● EXERCISE TEXT:
By Cahill’s Ill. St. 1921, ch. 122, ¶ 137, subd. 5, boards of education are empowered to buy or lease one or more sites for schoolhouses with the necessary grounds, but it is provided that it shall not be lawful for such boards to purchase or locate a schoolhouse site, or to purchase, build or move a schoolhouse, unless authorized by a majority of all the votes cast at an election called for such purpose.

In the construing of statutes the main object is to arrive at the legislative intention which is to be ascertained from a consideration of the entire act itself, its nature, its object and the consequence, which would result from construing it one way or the other. Blattner v. Dietz, 311 Ill. 445. The object of the enactment of the statutes in question was an attempt on the part of the Legislature to carry out the provision of the Constitution which provides that the General Assembly shall provide a thorough and efficient system of free schools, whereby all children of this State may receive a good common school education. Const. 1870, Art. 8, sec. 1. The primary purpose of the maintenance of the common school system is the promotion of the general intelligence of the people constituting a body politic, and thereby to increase the usefulness and efficiency of the citizens, on which the government of society depends. Bissell v. Davison, 65 Conn. 183, 32 Atl. 348; Ransom v. Rutherford County, 123 Tenn. 1, 130 S. W. 1057.

The precise question involved in this case has never been directly passed upon by the Supreme Court of this State, but that court has frequently held that no election is required to be held to authorize the levy of a tax for building purposes under the section above quoted. People v. Hassler, 262 Ill. 133; People v. Chicago & A. R. Co., 257 Ill. 208; People v. Bell, 309 Ill. 387. In the latter case it was said: “The authority to levy a tax for building purposes is intended to provide for the needs of the district for building, repairing and improving the school house and property for the ensuing year.”

Wherever the evidence shows that a building has been erected in the district, or that the erection of a building was contemplated, a tax levied for building purposes will be upheld. People v. Elgin, J. & E. R. Co., 255 Ill. 269.

● ACTIVITY LIST:
a: In the passage on Illinois school board powers, what must authorize a board of education before it may purchase or locate a schoolhouse site?
b: Extend the passage on Illinois school board powers, picking up after its final sentence.

● DATA UNDER STUDY:
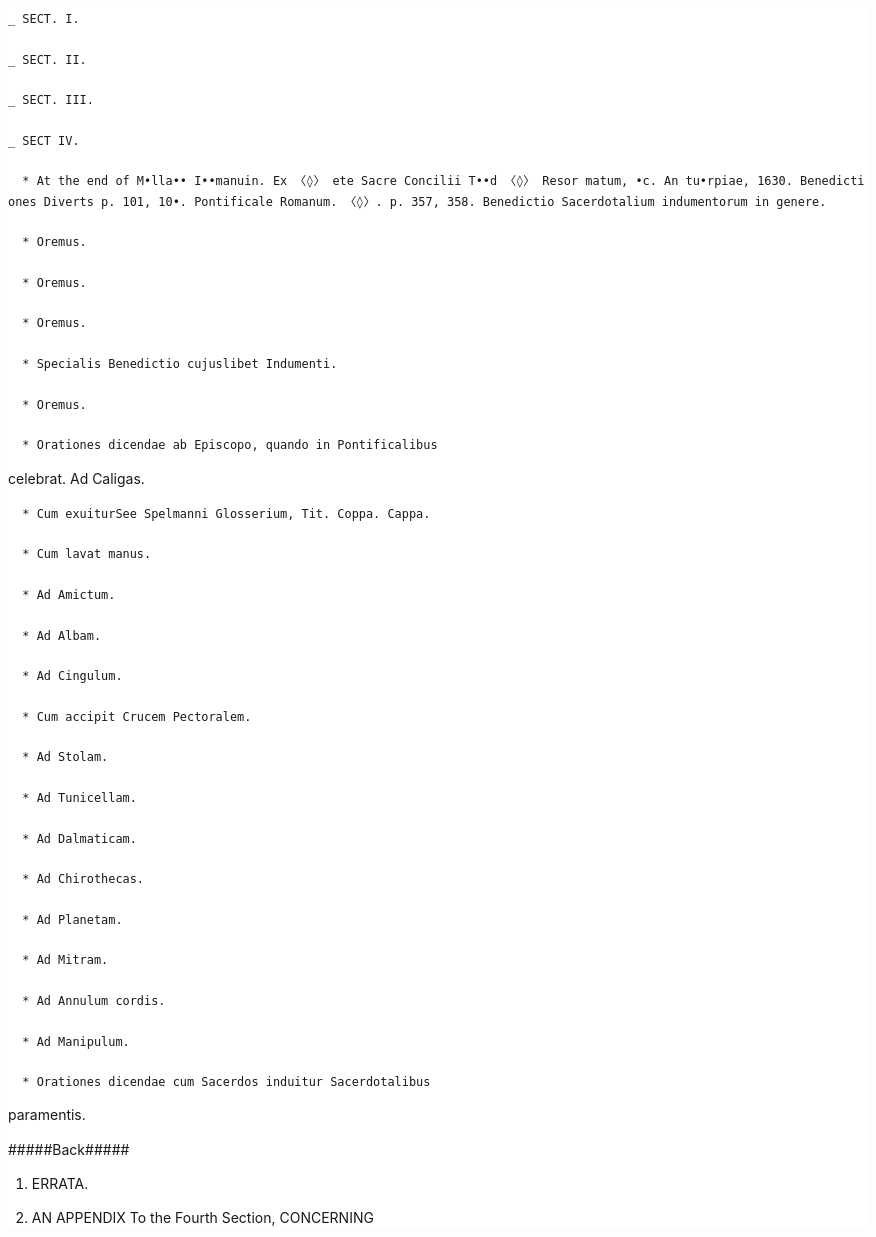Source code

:     _ SECT. I.

    _ SECT. II.

    _ SECT. III.

    _ SECT IV.

      * At the end of M•lla•• I••manuin. Ex 〈◊〉 ete Sacre Concilii T••d 〈◊〉 Resor matum, •c. An tu•rpiae, 1630. Benedictiones Diverts p. 101, 10•. Pontificale Romanum. 〈◊〉. p. 357, 358. Benedictio Sacerdotalium indumentorum in genere.

      * Oremus.

      * Oremus.

      * Oremus.

      * Specialis Benedictio cujuslibet Indumenti.

      * Oremus.

      * Orationes dicendae ab Episcopo, quando in Pontificalibus
celebrat. Ad Caligas.

      * Cum exuiturSee Spelmanni Glosserium, Tit. Coppa. Cappa.

      * Cum lavat manus.

      * Ad Amictum.

      * Ad Albam.

      * Ad Cingulum.

      * Cum accipit Crucem Pectoralem.

      * Ad Stolam.

      * Ad Tunicellam.

      * Ad Dalmaticam.

      * Ad Chirothecas.

      * Ad Planetam.

      * Ad Mitram.

      * Ad Annulum cordis.

      * Ad Manipulum.

      * Orationes dicendae cum Sacerdos induitur Sacerdotalibus
paramentis.

#####Back#####

1. ERRATA.

1. AN
APPENDIX
To the
Fourth Section,
CONCERNING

● RESPONSES BY TASK:
a: A majority of all the votes cast at an election called for that purpose.

b:
In People v. Scott, 300 Ill. 290, it is said:

“It is well established by the decisions of this court that unless the school board has been limited by the vote of the people it has the right to use its own discretion as to the character of the building to be built, and that in its levy for building purposes it has the right to levy sums in addition to the amount voted to pay for the building if such additional sums should be required to build the character of building that it has determined the needs of the district demand. * * * It is also argued by appellants that the school board in question did not have in contemplation at the time of the levy the actual building of a schoolhouse, but was only intending to accumulate money by the levy to bnild a schoolhouse at some time in the •future, without any definite idea as to when it would build or as to how' much the building would cost. This contention is not supported by the record. It appears positively by the record that the school board had made definite inquiries as to what amount would be required to build the schoolhouse it had in mind and had obtained information thereon from two different sources, and that the intention was, as already stated, to obtain plans and specifications and build the schoolhouse when the circuit court litigation was settled.”

It is to be observed that by paragraph 313, supra, the Board of Education is not limited to levying a tax for repairs of schoolhouses as seems to have been held in Kuykendall v. Hughey, 224 Ill. App. 550, but is also authorized by that section to levy a tax for the purpose of building and improving schoolhouses.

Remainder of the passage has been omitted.